→ WHAT THE TASK REQUIRES:
Below are some entries. Count how many of their lines include "expenses", then give that number only.

→ AVAILABLE RECORDS:
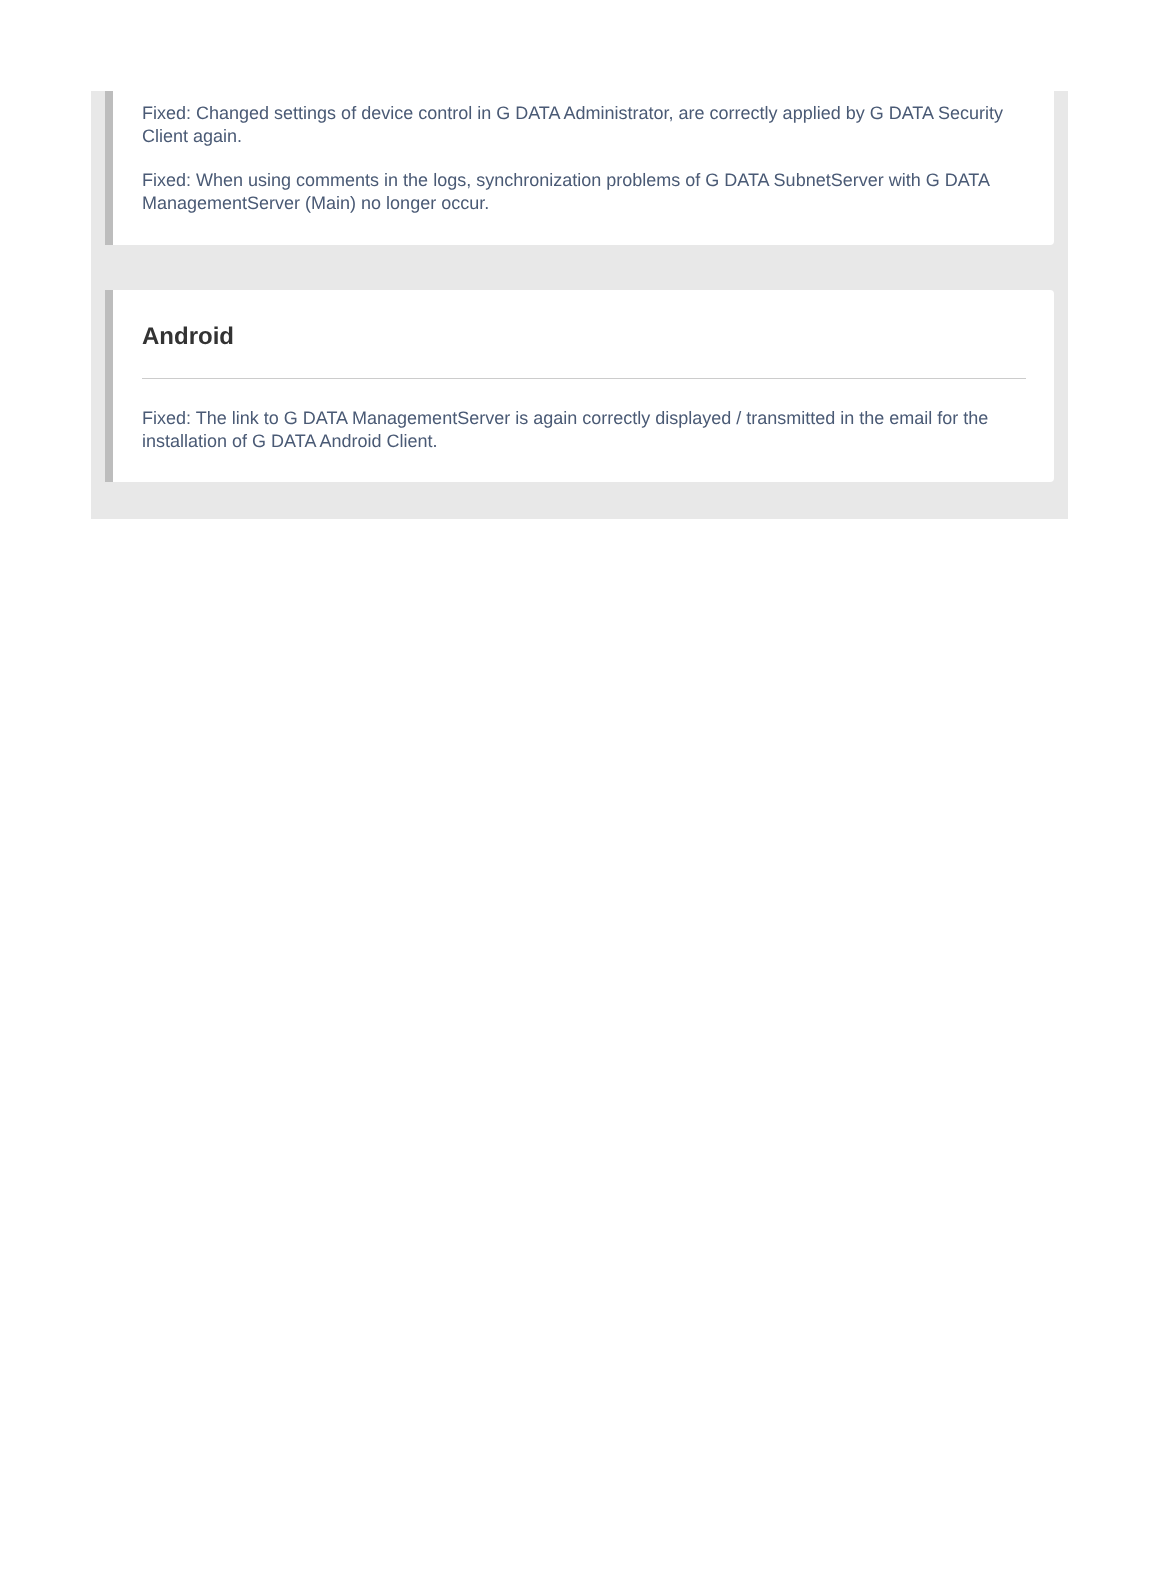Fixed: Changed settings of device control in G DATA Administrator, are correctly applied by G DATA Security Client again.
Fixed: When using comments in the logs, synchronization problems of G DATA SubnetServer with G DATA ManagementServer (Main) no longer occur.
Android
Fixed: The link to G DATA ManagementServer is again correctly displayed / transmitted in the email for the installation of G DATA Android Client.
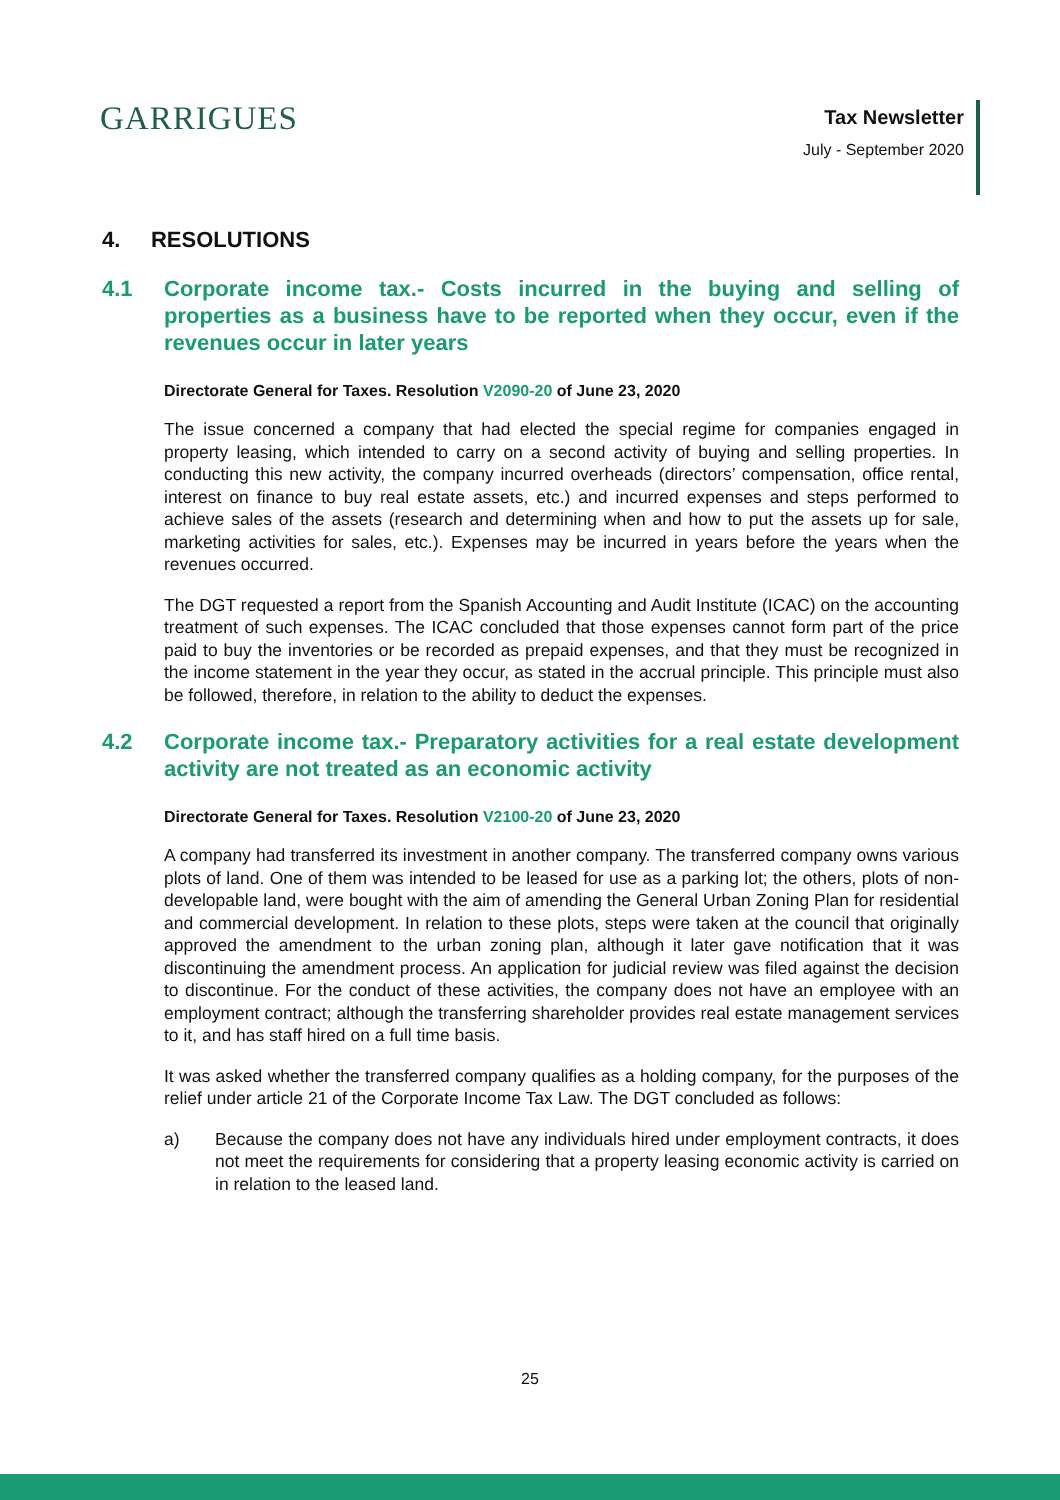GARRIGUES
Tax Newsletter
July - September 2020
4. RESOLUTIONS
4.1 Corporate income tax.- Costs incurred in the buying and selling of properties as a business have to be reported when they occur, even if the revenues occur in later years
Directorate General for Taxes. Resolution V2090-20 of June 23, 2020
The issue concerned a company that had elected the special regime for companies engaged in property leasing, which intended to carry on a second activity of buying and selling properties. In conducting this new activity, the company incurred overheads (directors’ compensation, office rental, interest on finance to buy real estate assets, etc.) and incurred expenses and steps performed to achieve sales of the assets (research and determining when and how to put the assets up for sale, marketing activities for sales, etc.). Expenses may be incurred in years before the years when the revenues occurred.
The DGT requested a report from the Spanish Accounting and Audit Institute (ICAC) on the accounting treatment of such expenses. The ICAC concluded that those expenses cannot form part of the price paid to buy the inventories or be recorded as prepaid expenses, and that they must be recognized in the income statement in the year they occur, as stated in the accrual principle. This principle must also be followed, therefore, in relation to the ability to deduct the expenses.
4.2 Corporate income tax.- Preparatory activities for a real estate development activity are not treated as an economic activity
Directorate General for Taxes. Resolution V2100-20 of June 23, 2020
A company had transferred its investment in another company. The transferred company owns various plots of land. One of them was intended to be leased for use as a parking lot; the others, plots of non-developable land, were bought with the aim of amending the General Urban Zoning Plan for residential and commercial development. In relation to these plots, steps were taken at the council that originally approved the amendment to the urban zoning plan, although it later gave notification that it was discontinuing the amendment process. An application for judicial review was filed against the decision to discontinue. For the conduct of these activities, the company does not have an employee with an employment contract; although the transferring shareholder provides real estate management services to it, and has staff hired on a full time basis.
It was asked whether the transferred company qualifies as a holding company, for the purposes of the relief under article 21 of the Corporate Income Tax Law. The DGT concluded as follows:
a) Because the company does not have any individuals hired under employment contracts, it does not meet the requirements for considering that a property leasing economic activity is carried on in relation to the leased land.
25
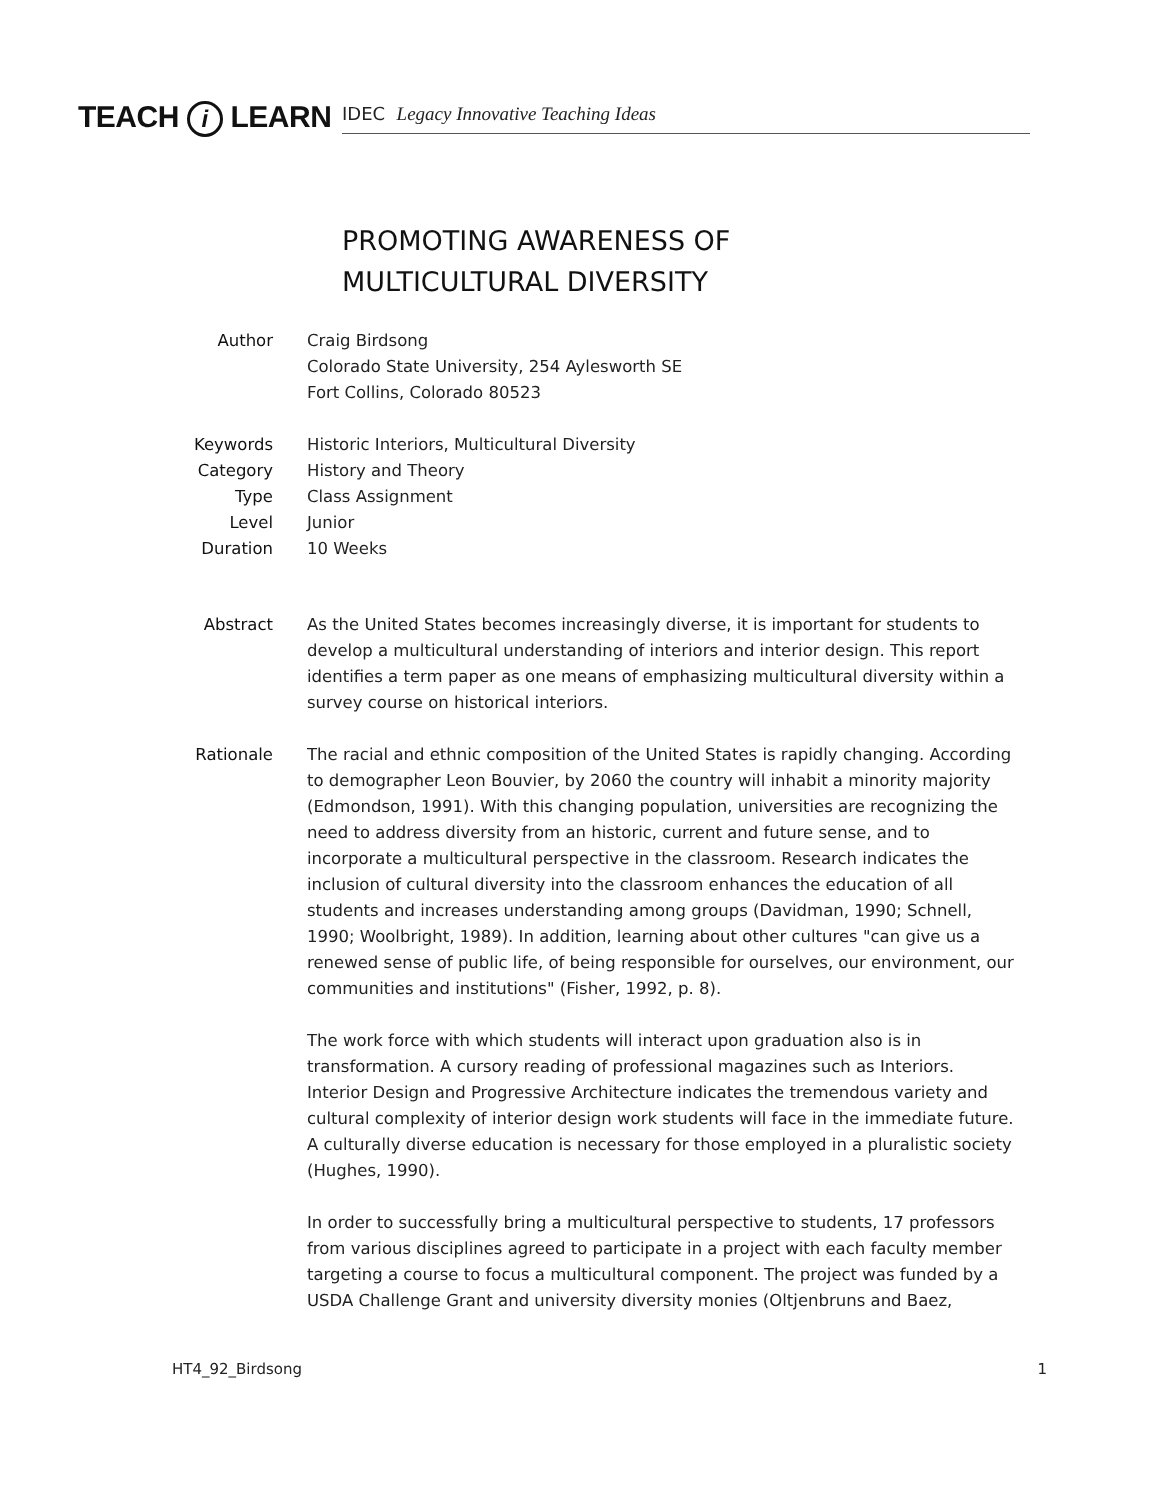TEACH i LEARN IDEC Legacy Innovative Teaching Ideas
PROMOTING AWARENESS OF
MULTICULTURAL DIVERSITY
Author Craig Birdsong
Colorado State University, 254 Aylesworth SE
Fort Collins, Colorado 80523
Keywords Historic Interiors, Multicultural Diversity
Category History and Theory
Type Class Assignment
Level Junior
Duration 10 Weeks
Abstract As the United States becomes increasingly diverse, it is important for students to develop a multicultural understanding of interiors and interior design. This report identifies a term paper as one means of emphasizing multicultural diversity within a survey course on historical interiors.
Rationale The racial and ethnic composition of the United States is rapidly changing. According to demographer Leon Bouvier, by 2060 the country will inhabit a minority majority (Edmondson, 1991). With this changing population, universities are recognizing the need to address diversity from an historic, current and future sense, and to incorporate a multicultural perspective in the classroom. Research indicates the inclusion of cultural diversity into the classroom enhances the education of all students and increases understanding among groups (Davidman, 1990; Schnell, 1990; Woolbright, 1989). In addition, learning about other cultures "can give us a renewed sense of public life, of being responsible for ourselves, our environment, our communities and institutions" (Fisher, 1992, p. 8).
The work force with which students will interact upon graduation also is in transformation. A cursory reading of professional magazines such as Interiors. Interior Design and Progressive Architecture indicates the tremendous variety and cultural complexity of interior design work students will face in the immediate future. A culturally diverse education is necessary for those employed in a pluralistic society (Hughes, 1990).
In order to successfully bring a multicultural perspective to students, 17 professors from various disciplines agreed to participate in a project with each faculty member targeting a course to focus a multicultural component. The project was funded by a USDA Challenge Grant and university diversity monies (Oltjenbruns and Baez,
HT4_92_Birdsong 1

→ TASK RESULT:
2